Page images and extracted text
------

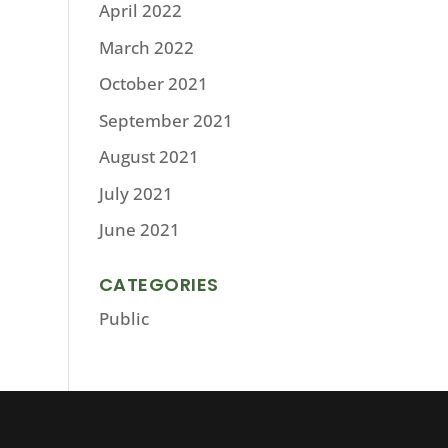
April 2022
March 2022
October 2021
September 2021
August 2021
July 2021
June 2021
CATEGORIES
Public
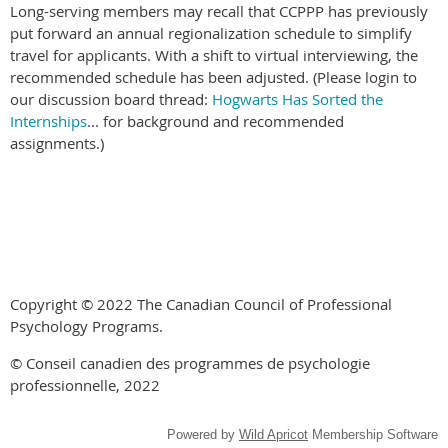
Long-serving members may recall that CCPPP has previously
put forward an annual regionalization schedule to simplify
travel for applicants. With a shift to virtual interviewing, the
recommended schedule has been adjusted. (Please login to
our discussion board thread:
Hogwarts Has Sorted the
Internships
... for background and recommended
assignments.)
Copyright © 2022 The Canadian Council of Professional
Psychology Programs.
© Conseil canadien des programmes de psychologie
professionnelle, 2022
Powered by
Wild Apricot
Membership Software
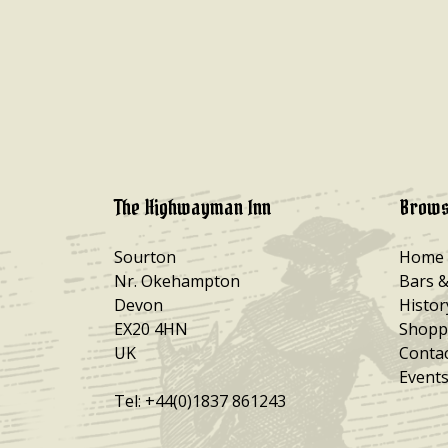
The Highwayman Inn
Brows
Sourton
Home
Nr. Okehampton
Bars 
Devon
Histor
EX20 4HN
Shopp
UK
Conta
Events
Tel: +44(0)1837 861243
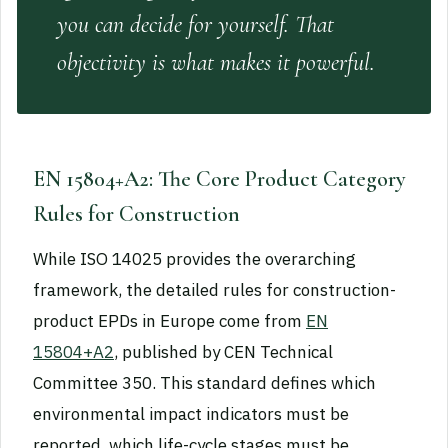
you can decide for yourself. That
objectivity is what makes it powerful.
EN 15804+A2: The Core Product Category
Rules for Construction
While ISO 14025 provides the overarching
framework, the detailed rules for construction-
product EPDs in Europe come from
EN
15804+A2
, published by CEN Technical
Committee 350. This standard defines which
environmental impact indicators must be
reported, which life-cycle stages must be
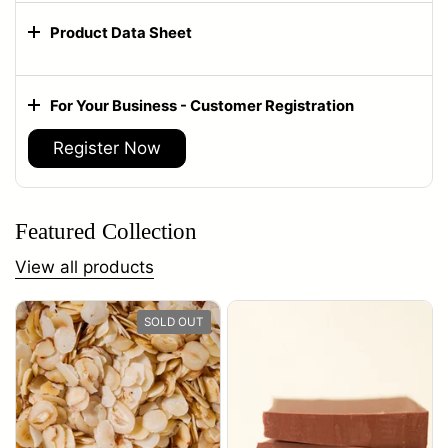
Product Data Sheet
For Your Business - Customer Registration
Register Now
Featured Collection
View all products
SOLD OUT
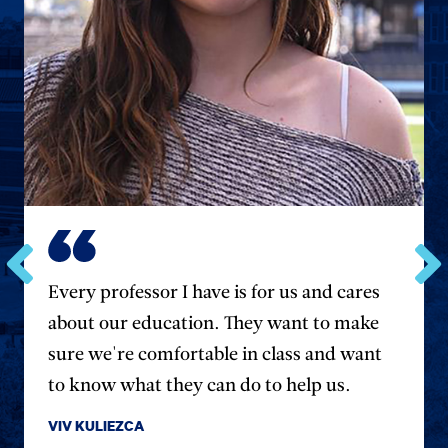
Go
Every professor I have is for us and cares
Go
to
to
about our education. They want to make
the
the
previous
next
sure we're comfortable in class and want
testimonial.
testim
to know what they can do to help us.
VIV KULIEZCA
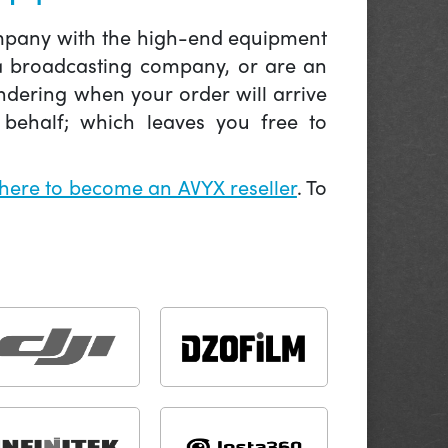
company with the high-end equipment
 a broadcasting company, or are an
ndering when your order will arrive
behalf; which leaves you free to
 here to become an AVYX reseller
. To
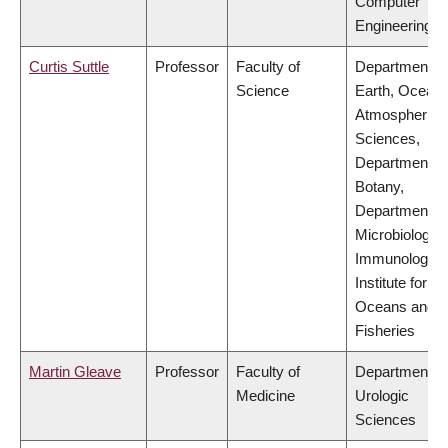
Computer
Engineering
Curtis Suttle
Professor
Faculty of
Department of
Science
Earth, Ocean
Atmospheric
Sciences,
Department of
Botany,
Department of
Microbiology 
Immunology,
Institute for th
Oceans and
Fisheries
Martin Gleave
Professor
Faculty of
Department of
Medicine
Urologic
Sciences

------

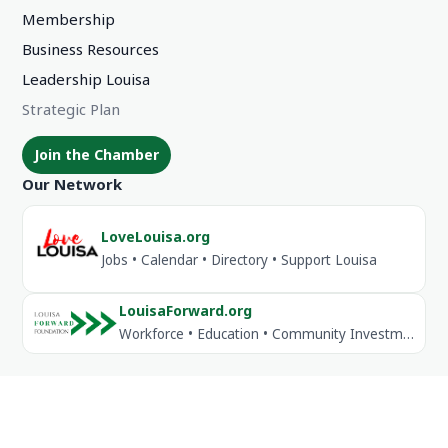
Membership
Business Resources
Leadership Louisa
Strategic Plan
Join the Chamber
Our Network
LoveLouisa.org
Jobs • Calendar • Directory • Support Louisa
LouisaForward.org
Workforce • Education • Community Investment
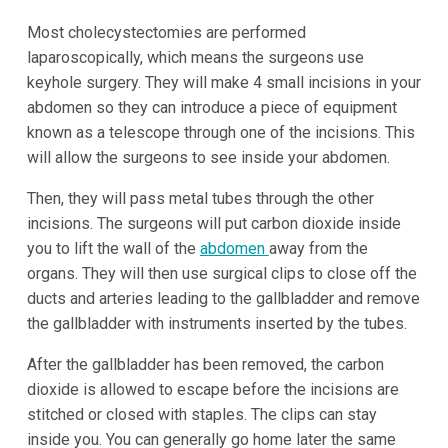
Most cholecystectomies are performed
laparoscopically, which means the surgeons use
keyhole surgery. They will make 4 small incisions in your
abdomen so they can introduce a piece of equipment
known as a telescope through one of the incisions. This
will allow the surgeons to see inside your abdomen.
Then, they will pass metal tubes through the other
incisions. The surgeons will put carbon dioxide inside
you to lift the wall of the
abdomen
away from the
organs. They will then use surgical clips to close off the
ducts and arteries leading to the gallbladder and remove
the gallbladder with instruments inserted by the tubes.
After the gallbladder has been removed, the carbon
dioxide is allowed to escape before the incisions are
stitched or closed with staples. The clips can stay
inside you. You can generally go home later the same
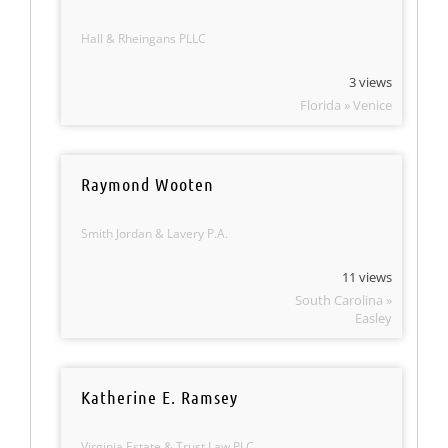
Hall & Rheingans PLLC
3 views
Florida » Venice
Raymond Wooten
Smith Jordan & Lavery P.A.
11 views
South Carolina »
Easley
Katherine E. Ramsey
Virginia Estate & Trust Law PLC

------

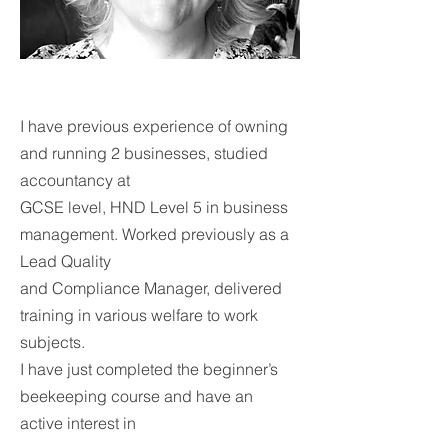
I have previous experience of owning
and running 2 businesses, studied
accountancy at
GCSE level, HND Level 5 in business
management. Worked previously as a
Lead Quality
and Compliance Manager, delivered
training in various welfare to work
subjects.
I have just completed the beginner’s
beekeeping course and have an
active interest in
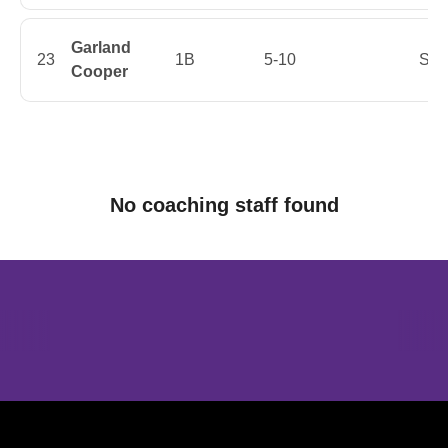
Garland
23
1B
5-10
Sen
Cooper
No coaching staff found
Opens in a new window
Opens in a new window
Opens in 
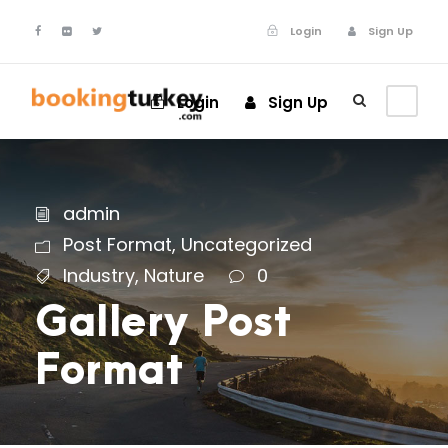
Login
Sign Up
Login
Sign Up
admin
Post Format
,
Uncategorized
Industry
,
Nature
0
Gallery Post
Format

------

Your answer should be each line of the data that contains the word "been", copied as it stands.

recommended schedule has been adjusted. (Please login to
After the gallbladder has been removed, the carbon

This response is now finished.